Shopko Industrial Portfolio: COMM 2015-CCRE25
The largest loan associated with Shopko is its industrial portfolio secured in COMM 2015-CCRE25 with a balance of $49.8 million. While there may be short-term risk, the loan benefits from having two assets in Shopko’s primary markets and a third (Boise, Idaho) that could be backfilled. Rather than stores, this loan is backed by three distribution centers leased to Shopko through 2035. The centers are in Omaha, Nebraska; De Pere, Wisconsin; and Boise. According to Shopko’s website, there is one other distribution center in Lebanon, Indiana.
While the company has not announced the closure of its distribution centers, the post-bankruptcy store footprint will determine which of these centers Shopko retains. Given the list of closures, the Boise location is most at risk of closure. Nearly one-third of the closing stores are in Mountain West and Pacific Coast locations, including Utah (19 stores), Washington (12), Montana (eight), Idaho (seven) and Wyoming (six). Notably, all the stores in Washington, Oregon and Utah will close. Therefore, there may be no need for the Boise distribution facility.
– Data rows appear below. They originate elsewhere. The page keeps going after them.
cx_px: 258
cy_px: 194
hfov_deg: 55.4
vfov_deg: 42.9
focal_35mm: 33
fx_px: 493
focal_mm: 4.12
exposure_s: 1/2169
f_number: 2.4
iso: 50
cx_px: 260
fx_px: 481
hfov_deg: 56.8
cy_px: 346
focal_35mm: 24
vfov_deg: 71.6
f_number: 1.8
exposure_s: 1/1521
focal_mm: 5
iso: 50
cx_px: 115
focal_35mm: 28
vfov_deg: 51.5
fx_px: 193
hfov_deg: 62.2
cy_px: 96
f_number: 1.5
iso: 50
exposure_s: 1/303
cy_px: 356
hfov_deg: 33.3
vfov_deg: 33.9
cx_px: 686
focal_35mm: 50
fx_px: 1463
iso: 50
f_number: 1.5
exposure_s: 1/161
Still, unless the Shopko bankruptcy results in a complete liquidation of the chain, DBRS expects this loan to make it through the bankruptcy. The centers in Wisconsin and Nebraska serve the heart of Shopko’s market — the Upper Midwest. Despite up to half the stores closing in this region as well, it remains a natural retreat point: The company is headquartered in Green Bay, Wisconsin, and its stores have a longer history and acceptance by shoppers in the area. Even if the Boise location closes, the effect will be minimal — it is the smallest of the three centers, accounting for less than 25.0% of the portfolio’s cash flow. Further, the Boise market ( Blanchard, Nicole, “Boise is the fastest-growing large metro area in the U.S., Forbes says,” Idaho Statesman, March 1, 2018) and Mountain West region are among the most dynamic in the country. This suggests that the property could be backfilled in a lease-rejection scenario.
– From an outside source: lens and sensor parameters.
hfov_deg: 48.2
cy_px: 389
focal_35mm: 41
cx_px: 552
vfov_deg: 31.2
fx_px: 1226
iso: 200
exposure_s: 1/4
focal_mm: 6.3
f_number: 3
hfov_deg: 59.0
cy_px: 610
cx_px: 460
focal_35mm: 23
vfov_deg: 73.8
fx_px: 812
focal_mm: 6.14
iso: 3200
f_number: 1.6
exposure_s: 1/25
Shopko Oregon Portfolio: JPMDB 2017-C5
The second-largest exposure in CMBS is the Shopko Oregon Portfolio, which has a balance of $27.3 million and is backed by three Shopko stores, all of which are closing. Hence DBRS believes this loan has high default risk. Although the three stores are part of shopping centers and are, in two cases, attached to other stores, they have separate owners who may be unwilling to fund shortfalls if the properties cannot be backfilled relatively quickly. The sponsor, Gordon Sondland, is a well-known real estate investor in Oregon and may be more equipped to support the property and backfill the space.
Among DBRS-rated transactions, three are exposed to Shopko with only the Indiana Retail Portfolio (GSMS 2014-GC26) having a balance greater than $10.0 million. One Shopko store in the portfolio will remain open.
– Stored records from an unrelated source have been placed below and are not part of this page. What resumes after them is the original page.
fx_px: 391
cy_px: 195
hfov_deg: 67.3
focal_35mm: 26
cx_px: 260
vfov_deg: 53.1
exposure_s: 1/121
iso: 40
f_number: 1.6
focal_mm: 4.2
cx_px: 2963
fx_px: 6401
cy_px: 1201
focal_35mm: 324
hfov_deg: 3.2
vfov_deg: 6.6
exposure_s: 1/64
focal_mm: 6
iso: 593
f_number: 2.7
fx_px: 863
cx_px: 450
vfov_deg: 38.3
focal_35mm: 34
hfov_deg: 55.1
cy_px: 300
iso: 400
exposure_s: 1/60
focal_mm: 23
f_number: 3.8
Although Shopko closures should not affect CMBS on a large scale, the company’s filing comes on the heels of other bankruptcy filings by private-equity-owned retailers over the last two years. These include Claire’s, Sports Authority, Marsh Supermarkets, Gordmans, Eastern Outfitters, Payless ShoeSource, Gymboree and Toys“R”Us. At a number of companies, leveraged buyouts have saddled retailers with high levels of debt, leaving some unable to sustain themselves as the shift in the retail industry continues. Once these owners determine they no longer want to invest in their portfolio companies, large-scale closures and bankruptcies tend to follow. As such, transactions with high levels of exposure to private-equity-owned retailers are of particular concern. DBRS will continue to monitor the status of these companies and provide reporting where there are potential issues.